- **Exercise objective**
All records below are to be repeated precisely, with nothing added.

- **Input data**
━━━━━━━━━━━━━━━━━━━━━━━━━━━━━━

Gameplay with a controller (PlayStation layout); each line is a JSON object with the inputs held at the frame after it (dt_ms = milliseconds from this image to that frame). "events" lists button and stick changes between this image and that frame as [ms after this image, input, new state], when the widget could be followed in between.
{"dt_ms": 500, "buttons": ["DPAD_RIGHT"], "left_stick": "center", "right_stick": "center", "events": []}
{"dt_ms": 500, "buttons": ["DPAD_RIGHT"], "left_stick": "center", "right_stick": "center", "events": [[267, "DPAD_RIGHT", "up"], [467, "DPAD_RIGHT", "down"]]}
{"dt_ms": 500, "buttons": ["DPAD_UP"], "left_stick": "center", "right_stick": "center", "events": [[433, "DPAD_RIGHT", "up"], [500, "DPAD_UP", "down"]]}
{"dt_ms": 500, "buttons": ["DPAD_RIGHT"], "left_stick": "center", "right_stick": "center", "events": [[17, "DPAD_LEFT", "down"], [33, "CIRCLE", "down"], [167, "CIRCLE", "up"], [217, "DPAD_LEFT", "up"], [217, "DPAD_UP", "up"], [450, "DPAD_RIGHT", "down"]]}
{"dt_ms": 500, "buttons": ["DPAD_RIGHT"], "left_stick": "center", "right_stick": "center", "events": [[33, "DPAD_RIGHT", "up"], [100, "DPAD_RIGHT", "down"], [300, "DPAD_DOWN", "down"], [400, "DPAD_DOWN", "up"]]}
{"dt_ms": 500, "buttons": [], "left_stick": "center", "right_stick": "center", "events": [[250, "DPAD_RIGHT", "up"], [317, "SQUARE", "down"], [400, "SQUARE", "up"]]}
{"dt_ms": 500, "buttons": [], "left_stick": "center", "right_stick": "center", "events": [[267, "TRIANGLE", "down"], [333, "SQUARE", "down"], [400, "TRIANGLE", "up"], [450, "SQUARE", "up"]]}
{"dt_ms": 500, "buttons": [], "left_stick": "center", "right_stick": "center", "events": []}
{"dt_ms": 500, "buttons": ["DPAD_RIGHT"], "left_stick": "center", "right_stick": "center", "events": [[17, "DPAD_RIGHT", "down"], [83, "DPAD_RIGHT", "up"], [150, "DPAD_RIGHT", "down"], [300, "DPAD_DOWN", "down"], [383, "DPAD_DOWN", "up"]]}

━━━━━━━━━━━━━━━━━━━━━━━━━━━━━━

- **Answer area**
Gameplay with a controller (PlayStation layout); each line is a JSON object with the inputs held at the frame after it (dt_ms = milliseconds from this image to that frame). "events" lists button and stick changes between this image and that frame as [ms after this image, input, new state], when the widget could be followed in between.
{"dt_ms": 500, "buttons": ["DPAD_RIGHT"], "left_stick": "center", "right_stick": "center", "events": []}
{"dt_ms": 500, "buttons": ["DPAD_RIGHT"], "left_stick": "center", "right_stick": "center", "events": [[267, "DPAD_RIGHT", "up"], [467, "DPAD_RIGHT", "down"]]}
{"dt_ms": 500, "buttons": ["DPAD_UP"], "left_stick": "center", "right_stick": "center", "events": [[433, "DPAD_RIGHT", "up"], [500, "DPAD_UP", "down"]]}
{"dt_ms": 500, "buttons": ["DPAD_RIGHT"], "left_stick": "center", "right_stick": "center", "events": [[17, "DPAD_LEFT", "down"], [33, "CIRCLE", "down"], [167, "CIRCLE", "up"], [217, "DPAD_LEFT", "up"], [217, "DPAD_UP", "up"], [450, "DPAD_RIGHT", "down"]]}
{"dt_ms": 500, "buttons": ["DPAD_RIGHT"], "left_stick": "center", "right_stick": "center", "events": [[33, "DPAD_RIGHT", "up"], [100, "DPAD_RIGHT", "down"], [300, "DPAD_DOWN", "down"], [400, "DPAD_DOWN", "up"]]}
{"dt_ms": 500, "buttons": [], "left_stick": "center", "right_stick": "center", "events": [[250, "DPAD_RIGHT", "up"], [317, "SQUARE", "down"], [400, "SQUARE", "up"]]}
{"dt_ms": 500, "buttons": [], "left_stick": "center", "right_stick": "center", "events": [[267, "TRIANGLE", "down"], [333, "SQUARE", "down"], [400, "TRIANGLE", "up"], [450, "SQUARE", "up"]]}
{"dt_ms": 500, "buttons": [], "left_stick": "center", "right_stick": "center", "events": []}
{"dt_ms": 500, "buttons": ["DPAD_RIGHT"], "left_stick": "center", "right_stick": "center", "events": [[17, "DPAD_RIGHT", "down"], [83, "DPAD_RIGHT", "up"], [150, "DPAD_RIGHT", "down"], [300, "DPAD_DOWN", "down"], [383, "DPAD_DOWN", "up"]]}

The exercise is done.